- Request 1
Retype the part of the climate negotiations passage below, from "As one European" to "and tried again.".

- Page text
There is a Green Climate Fund to help developing countries
adapt to climate change and reduce emissions but there is no money in it.
They have pieced together a second commitment period for the
Kyoto Protocol but it has an absurdely insufficient mitigation vision. It
excludes several key emitters, such as
the US, Canada, and Japan, and does
not impose mitigation targets for
others, including China, India, and Brazil.
As one European delegate tells me in frustration, “sure we saved the KP,
but is it even worth saving?”
There is agreement to continue talking about the Durban
Platform (ADP) with the goal of having a long-term climate deal by 2015. However, with no signs of significantly
increased mitigation efforts in developed countries and deep divides about
adaptation, developing country emissions and compensation for climate damages,
it is almost inevitable that the most vicious disagreements lie ahead.
------
As a relative newcomer to the climate scene, I am always
humbled by those I meet who have been doing this for 10, 15, 20 years. They have tried, and failed, and tried again.

- Records shown
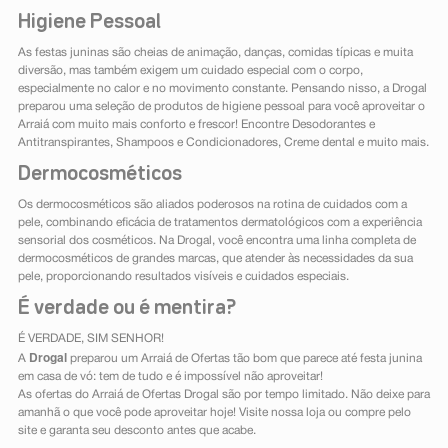
Higiene Pessoal
As festas juninas são cheias de animação, danças, comidas típicas e muita
diversão, mas também exigem um cuidado especial com o corpo,
especialmente no calor e no movimento constante. Pensando nisso, a Drogal
preparou uma seleção de produtos de higiene pessoal para você aproveitar o
Arraiá com muito mais conforto e frescor! Encontre Desodorantes e
Antitranspirantes, Shampoos e Condicionadores, Creme dental e muito mais.
Dermocosméticos
Os dermocosméticos são aliados poderosos na rotina de cuidados com a
pele, combinando eficácia de tratamentos dermatológicos com a experiência
sensorial dos cosméticos. Na Drogal, você encontra uma linha completa de
dermocosméticos de grandes marcas, que atender às necessidades da sua
pele, proporcionando resultados visíveis e cuidados especiais.
É verdade ou é mentira?
É VERDADE, SIM SENHOR!
Drogal
A
preparou um Arraiá de Ofertas tão bom que parece até festa junina
em casa de vó: tem de tudo e é impossível não aproveitar!
As ofertas do Arraiá de Ofertas Drogal são por tempo limitado. Não deixe para
amanhã o que você pode aproveitar hoje! Visite nossa loja ou compre pelo
site e garanta seu desconto antes que acabe.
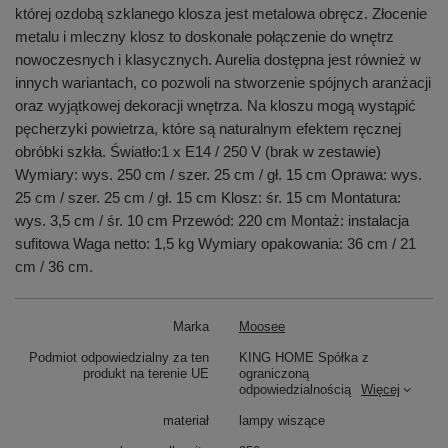
której ozdobą szklanego klosza jest metalowa obręcz. Złocenie
metalu i mleczny klosz to doskonałe połączenie do wnętrz
nowoczesnych i klasycznych. Aurelia dostępna jest również w
innych wariantach, co pozwoli na stworzenie spójnych aranżacji
oraz wyjątkowej dekoracji wnętrza. Na kloszu mogą wystąpić
pęcherzyki powietrza, które są naturalnym efektem ręcznej
obróbki szkła. Światło:1 x E14 / 250 V (brak w zestawie)
Wymiary: wys. 250 cm / szer. 25 cm / gł. 15 cm Oprawa: wys.
25 cm / szer. 25 cm / gł. 15 cm Klosz: śr. 15 cm Montatura:
wys. 3,5 cm / śr. 10 cm Przewód: 220 cm Montaż: instalacja
sufitowa Waga netto: 1,5 kg Wymiary opakowania: 36 cm / 21
cm / 36 cm.
Marka
Moosee
Podmiot odpowiedzialny za ten
KING HOME Spółka z
produkt na terenie UE
ograniczoną
odpowiedzialnością
Więcej
materiał
lampy wiszące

- Request 2
Echo the records above from their start through the line with "Os dermocosméticos são", including both ends, and leave the pictures out of your answer.

- Answer section 1
As one European delegate tells me in frustration, “sure we saved the KP,
but is it even worth saving?”
There is agreement to continue talking about the Durban
Platform (ADP) with the goal of having a long-term climate deal by 2015. However, with no signs of significantly
increased mitigation efforts in developed countries and deep divides about
adaptation, developing country emissions and compensation for climate damages,
it is almost inevitable that the most vicious disagreements lie ahead.
------
As a relative newcomer to the climate scene, I am always
humbled by those I meet who have been doing this for 10, 15, 20 years. They have tried, and failed, and tried again.

- Answer section 2
Higiene Pessoal
As festas juninas são cheias de animação, danças, comidas típicas e muita
diversão, mas também exigem um cuidado especial com o corpo,
especialmente no calor e no movimento constante. Pensando nisso, a Drogal
preparou uma seleção de produtos de higiene pessoal para você aproveitar o
Arraiá com muito mais conforto e frescor! Encontre Desodorantes e
Antitranspirantes, Shampoos e Condicionadores, Creme dental e muito mais.
Dermocosméticos
Os dermocosméticos são aliados poderosos na rotina de cuidados com a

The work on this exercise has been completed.